• WHAT YOU WILL DO: Search the records for the word "zijn" and copy every line in which it occurs.

• RECORDED DATA:
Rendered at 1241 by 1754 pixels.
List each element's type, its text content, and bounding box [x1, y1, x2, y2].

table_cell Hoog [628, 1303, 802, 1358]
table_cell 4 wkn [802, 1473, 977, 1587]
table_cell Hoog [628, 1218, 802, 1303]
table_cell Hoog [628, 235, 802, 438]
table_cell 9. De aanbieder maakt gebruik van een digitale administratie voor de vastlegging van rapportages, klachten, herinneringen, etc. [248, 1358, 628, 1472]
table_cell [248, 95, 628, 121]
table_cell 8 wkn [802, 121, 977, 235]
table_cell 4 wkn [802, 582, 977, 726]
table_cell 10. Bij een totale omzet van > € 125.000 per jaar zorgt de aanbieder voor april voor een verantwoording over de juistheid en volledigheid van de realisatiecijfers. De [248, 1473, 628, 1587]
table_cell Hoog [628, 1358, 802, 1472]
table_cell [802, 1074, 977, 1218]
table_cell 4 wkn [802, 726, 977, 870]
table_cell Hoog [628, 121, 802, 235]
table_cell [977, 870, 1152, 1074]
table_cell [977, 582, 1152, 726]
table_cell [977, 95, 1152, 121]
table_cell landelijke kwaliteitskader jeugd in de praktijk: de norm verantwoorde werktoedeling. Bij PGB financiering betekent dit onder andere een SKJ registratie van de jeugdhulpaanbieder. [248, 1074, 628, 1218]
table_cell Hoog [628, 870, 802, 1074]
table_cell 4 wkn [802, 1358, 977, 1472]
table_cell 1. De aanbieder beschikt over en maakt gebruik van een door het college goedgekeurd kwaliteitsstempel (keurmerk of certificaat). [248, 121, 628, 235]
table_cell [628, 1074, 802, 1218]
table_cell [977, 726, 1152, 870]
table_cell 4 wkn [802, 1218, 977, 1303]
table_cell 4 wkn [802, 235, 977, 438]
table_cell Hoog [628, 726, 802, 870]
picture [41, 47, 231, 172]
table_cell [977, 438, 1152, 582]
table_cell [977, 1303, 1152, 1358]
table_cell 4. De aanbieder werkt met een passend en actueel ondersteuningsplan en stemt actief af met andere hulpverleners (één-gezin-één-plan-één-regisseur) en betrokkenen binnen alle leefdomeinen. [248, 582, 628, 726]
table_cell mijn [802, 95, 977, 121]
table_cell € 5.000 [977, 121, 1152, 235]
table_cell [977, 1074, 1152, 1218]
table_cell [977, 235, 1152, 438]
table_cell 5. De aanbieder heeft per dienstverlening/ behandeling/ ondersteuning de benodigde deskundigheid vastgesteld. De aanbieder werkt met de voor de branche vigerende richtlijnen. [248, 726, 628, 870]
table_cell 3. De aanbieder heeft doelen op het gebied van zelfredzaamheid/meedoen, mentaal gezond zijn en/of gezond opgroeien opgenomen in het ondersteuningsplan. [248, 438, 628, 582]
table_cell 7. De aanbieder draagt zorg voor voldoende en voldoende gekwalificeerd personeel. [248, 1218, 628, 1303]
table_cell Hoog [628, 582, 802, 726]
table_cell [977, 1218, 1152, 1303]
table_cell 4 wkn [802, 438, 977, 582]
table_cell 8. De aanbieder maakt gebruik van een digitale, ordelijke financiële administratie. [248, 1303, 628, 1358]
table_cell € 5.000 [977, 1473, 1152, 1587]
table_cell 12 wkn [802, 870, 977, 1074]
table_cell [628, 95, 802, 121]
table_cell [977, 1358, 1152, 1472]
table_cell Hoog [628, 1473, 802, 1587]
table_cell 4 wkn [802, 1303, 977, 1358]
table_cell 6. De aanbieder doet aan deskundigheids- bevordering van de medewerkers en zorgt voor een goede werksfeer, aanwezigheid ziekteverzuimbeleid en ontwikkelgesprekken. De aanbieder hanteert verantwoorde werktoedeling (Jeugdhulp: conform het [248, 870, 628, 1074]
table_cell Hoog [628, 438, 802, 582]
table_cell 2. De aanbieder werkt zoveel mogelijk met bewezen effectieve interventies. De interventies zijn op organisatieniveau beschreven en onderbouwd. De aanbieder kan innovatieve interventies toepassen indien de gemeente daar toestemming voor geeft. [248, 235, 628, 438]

• REPLY TO THE TASK:
table_cell 3. De aanbieder heeft doelen op het gebied van zelfredzaamheid/meedoen, mentaal gezond zijn en/of gezond opgroeien opgenomen in het ondersteuningsplan. [248, 438, 628, 582]
table_cell 2. De aanbieder werkt zoveel mogelijk met bewezen effectieve interventies. De interventies zijn op organisatieniveau beschreven en onderbouwd. De aanbieder kan innovatieve interventies toepassen indien de gemeente daar toestemming voor geeft. [248, 235, 628, 438]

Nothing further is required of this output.